Lisa Doner Doner
Environmental Science and Policy
Plymouth State University
17 High St MS 67
Plymouth, NH 03264
603.535.3256
603.535.3180(fax)
donerl@mac.com

I'm a paleoclimatologist with a huge interest in active climate processes as models for paleoclimate processes. For me the timeline is far less significant than the events and conditions that create the process, so I am equally interested in the 1983 El Nino, the Medieval Warm Period, the 8.2k event and this year's NAO. Because of the inability of most of the paleo record to preserve annual to seasonal change, I have focused my research on decadal-scale processes and events but always with an eye out for higher resolution drivers.

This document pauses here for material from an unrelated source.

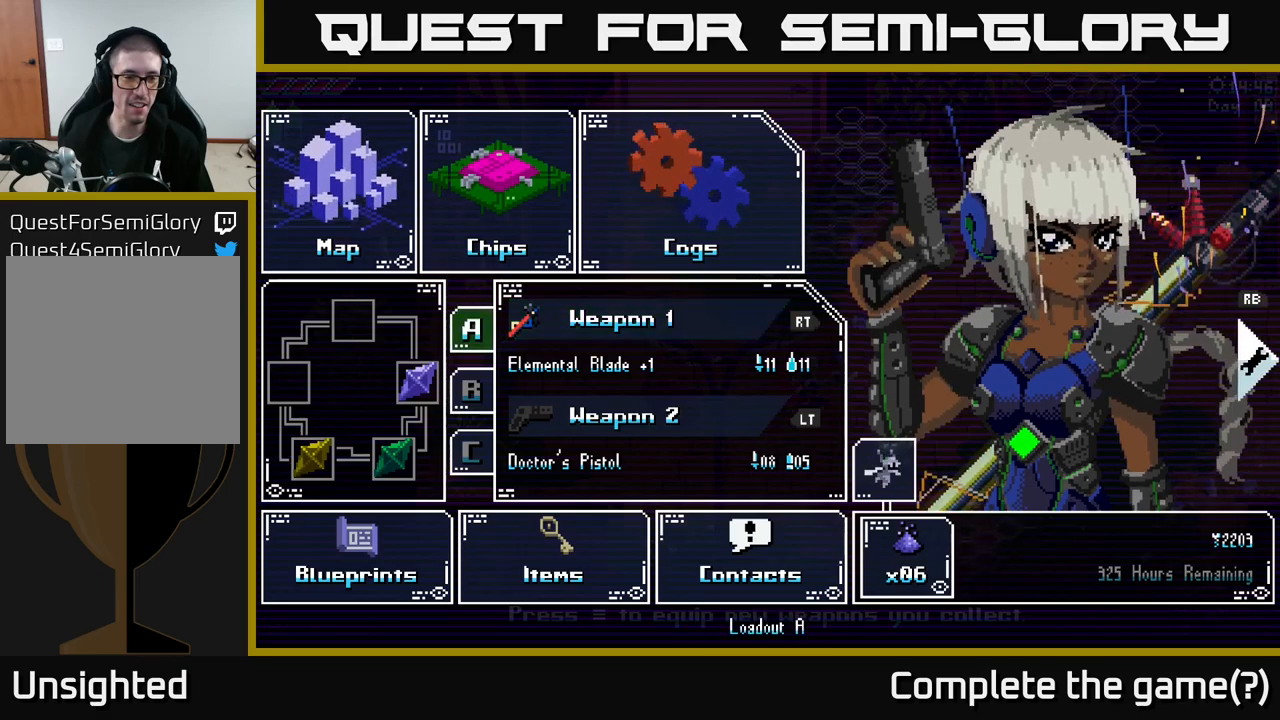
{"buttons": [], "left_stick": "center", "right_stick": "center", "events": [[17, "left_stick", "center"], [200, "left_stick", "down"], [383, "A", "down"], [383, "left_stick", "center"], [433, "A", "up"]]}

At Plymouth State University, I teach weather, climate change and environmental sciences to science and non-science majors. My classes are usually lectures with no labs; therefore my teaching activities have to fit within the 50-75 minute class period. One cool thing is in the Fall semesters, an update on current hurricane activity is usually an exciting component I can add to each lecture. I'd like to set up some web-based exercises to further engage the students and develop their curiosity about how global change and weather are affecting their lives. Many of my students are non-science majors, so my class is one of the few chances we have to convey the relevance of science to their lives.

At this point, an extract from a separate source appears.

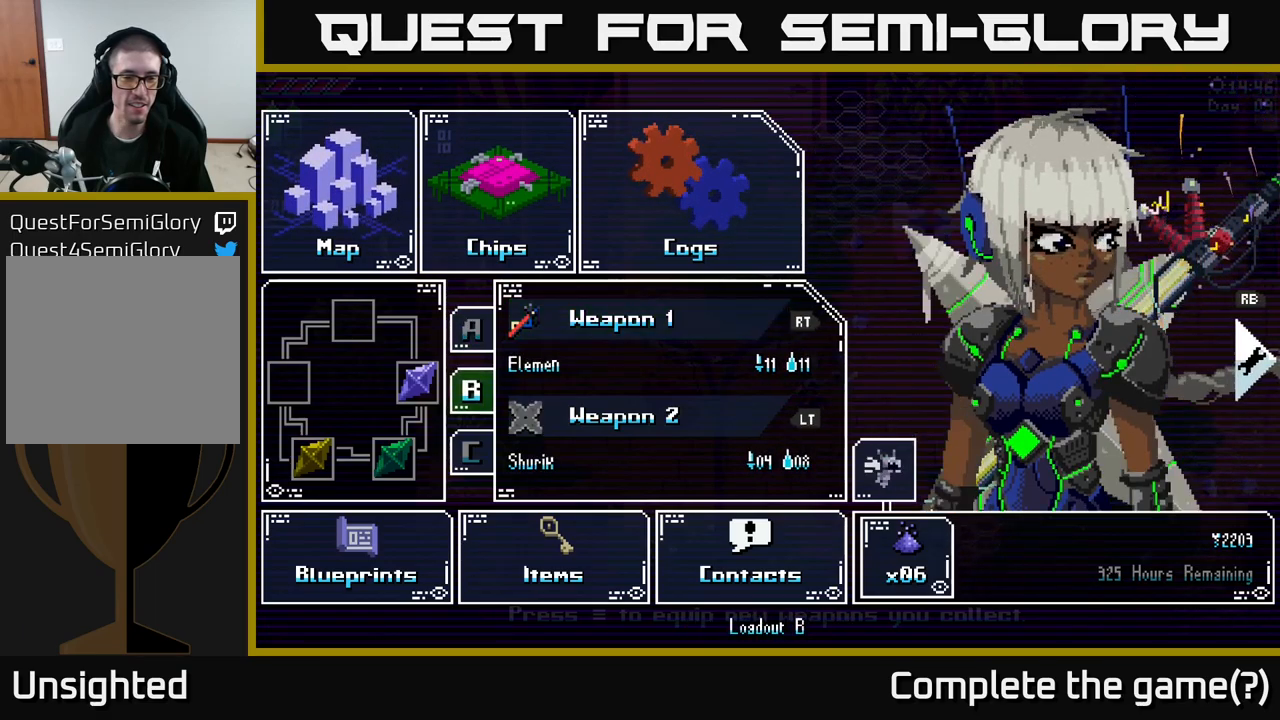
{"buttons": [], "left_stick": "down", "right_stick": "center", "events": [[417, "left_stick", "down"]]}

On the other end of the teaching spectrum, I have upper-level meteorology majors and graduate students taking a climate change course. Most of the meteorology students are schooled to be extremely skeptical of climate change data and interpretations; the classic divide between paleoclimatologists and meteorologists. My goal is to get past their discipline-based distrust of low resolution data sets to show where paleoclimate data is providing important information about climate. I think the hurricane-climate investigations ongoing now are useful tools for this, because the temporal ranges for the data do overlap somewhat and the scale of the meteorological impacts are high and lasting enough to appear in the paleo records.